- Provided passage:
+--

And, while I appreciate everyone's input into this, I am still left confused by the fact that both Alpines look the same to me. Given that my SV drives fine and there is no unusual tire wear, I can't help but think that maybe this is just the way it 'looks' and that they aren't out of alignment at all. Is there an easy way to check gross alignment without using any special tools?
 
Jim, it may be a result of the Alpine's oddly shaped fenders, an optical illusion if you will.
I thought the S V was pretty close after re-assembly (to the eye) but Holy crap was I wrong!
Unfortunately with the front to rear tracking being different, the "string method" doesnt work too well.
I would suggest not worrying about the one with the rebuild scheduled, but on your other car, try to lay a straight edge off to the side of the car and then measure from the line to the front and back of each tire (a carpenters square works well. Once you get the straight edge square to the rear wheel then square the front wheel to the straight edge using the steering.
Then check the other side to see if the front is square to the rear without moving the steering wheel.

+--

- Supplied information:

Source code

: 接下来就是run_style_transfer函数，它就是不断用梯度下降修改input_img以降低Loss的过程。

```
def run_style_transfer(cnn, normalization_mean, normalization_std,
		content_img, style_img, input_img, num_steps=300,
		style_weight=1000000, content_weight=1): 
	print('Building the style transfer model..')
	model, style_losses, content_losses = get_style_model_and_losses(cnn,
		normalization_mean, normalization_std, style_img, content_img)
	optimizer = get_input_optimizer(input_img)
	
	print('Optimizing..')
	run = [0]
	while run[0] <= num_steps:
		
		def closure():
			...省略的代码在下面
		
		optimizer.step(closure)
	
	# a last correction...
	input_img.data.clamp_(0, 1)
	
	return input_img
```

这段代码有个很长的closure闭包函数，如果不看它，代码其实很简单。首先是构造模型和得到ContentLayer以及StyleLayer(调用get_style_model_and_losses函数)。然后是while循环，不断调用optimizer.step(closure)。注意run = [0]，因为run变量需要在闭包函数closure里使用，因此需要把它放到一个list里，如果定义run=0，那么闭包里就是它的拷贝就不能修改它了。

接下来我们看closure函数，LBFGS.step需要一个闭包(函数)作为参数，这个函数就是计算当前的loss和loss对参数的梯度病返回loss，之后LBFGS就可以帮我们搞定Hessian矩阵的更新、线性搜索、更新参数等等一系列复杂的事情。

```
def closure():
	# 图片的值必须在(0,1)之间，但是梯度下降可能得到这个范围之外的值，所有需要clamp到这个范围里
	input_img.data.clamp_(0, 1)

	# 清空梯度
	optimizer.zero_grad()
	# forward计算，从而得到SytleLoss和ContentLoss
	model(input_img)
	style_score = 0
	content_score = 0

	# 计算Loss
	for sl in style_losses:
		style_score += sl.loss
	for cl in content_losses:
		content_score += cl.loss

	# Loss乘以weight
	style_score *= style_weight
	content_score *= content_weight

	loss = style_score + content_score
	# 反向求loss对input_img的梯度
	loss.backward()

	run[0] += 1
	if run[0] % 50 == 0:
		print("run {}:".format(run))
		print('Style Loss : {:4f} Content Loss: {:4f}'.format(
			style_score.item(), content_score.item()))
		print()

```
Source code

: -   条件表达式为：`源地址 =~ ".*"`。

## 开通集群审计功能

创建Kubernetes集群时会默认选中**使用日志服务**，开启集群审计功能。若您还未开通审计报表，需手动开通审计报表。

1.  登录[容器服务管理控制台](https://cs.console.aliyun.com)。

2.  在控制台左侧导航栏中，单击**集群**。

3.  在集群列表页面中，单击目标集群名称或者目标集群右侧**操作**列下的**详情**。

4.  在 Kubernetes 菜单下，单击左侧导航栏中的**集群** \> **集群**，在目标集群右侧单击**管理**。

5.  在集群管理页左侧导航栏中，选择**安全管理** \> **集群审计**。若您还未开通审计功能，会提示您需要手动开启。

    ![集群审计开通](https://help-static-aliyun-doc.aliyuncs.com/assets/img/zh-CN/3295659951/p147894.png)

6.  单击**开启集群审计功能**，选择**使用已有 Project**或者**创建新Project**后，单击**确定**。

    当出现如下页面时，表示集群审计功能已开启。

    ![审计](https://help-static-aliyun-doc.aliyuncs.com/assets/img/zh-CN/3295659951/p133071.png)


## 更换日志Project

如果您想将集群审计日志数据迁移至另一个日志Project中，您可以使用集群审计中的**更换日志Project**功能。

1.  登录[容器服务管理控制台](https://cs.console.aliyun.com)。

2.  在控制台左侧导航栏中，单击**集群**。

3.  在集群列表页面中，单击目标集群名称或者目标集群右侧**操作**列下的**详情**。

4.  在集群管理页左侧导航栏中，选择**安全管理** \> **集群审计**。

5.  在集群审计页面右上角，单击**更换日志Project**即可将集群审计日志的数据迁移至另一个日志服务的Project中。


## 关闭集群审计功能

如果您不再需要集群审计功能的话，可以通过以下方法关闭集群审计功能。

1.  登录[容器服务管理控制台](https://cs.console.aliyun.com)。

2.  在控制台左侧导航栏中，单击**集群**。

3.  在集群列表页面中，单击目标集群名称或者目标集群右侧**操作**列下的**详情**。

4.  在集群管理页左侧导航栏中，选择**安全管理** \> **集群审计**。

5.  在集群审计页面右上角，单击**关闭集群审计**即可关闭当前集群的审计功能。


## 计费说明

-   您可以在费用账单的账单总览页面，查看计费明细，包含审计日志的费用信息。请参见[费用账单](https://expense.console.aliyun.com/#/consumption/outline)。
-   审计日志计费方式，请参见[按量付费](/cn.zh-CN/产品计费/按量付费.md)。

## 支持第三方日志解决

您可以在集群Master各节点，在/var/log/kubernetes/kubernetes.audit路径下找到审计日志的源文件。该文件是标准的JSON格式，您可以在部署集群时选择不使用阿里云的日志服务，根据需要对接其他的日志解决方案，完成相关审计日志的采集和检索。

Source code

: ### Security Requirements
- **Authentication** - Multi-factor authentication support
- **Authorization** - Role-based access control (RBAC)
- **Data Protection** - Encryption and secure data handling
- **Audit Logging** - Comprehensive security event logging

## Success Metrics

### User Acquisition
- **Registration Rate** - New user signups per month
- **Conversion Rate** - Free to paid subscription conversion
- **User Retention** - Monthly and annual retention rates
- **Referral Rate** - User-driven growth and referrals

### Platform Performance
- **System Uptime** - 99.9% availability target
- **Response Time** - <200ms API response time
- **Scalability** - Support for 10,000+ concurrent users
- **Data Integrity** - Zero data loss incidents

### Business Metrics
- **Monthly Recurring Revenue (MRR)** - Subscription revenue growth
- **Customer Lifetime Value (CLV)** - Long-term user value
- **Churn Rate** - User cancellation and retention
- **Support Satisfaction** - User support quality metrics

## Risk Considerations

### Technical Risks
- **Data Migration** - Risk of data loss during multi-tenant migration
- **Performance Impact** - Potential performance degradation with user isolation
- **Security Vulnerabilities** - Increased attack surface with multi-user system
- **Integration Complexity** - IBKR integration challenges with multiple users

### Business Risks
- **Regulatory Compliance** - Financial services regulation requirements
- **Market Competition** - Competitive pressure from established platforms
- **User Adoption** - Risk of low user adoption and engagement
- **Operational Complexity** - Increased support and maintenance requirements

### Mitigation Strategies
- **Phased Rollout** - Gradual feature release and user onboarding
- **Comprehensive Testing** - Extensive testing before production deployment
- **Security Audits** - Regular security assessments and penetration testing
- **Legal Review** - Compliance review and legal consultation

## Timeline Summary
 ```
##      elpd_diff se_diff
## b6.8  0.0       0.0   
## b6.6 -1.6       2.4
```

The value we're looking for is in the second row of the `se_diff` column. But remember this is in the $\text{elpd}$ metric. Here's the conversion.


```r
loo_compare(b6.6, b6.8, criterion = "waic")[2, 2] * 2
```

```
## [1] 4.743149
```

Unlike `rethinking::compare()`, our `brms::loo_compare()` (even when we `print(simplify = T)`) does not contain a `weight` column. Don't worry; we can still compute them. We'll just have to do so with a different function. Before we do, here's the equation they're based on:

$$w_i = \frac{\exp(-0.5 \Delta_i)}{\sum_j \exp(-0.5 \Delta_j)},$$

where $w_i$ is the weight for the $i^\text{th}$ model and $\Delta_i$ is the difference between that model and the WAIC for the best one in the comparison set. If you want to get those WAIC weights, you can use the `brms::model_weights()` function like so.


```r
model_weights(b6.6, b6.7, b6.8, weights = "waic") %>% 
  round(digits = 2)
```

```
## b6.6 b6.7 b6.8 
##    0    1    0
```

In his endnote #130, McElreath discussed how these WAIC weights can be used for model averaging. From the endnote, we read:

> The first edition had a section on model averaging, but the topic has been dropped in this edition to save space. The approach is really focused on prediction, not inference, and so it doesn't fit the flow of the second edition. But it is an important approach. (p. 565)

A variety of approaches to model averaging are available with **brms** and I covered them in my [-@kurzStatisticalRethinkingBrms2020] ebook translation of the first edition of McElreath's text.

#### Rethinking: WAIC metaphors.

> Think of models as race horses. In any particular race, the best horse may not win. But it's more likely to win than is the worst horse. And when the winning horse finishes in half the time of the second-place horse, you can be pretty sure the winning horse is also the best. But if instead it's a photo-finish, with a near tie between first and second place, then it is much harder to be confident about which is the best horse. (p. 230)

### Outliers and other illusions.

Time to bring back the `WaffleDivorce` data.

+--

- What the exercise asks:
Return, verbatim, the portion of the wheel-alignment passage starting at "Unfortunately with the" and ending at "the steering wheel.".

- Output:
Unfortunately with the front to rear tracking being different, the "string method" doesnt work too well.
I would suggest not worrying about the one with the rebuild scheduled, but on your other car, try to lay a straight edge off to the side of the car and then measure from the line to the front and back of each tire (a carpenters square works well. Once you get the straight edge square to the rear wheel then square the front wheel to the straight edge using the steering.
Then check the other side to see if the front is square to the rear without moving the steering wheel.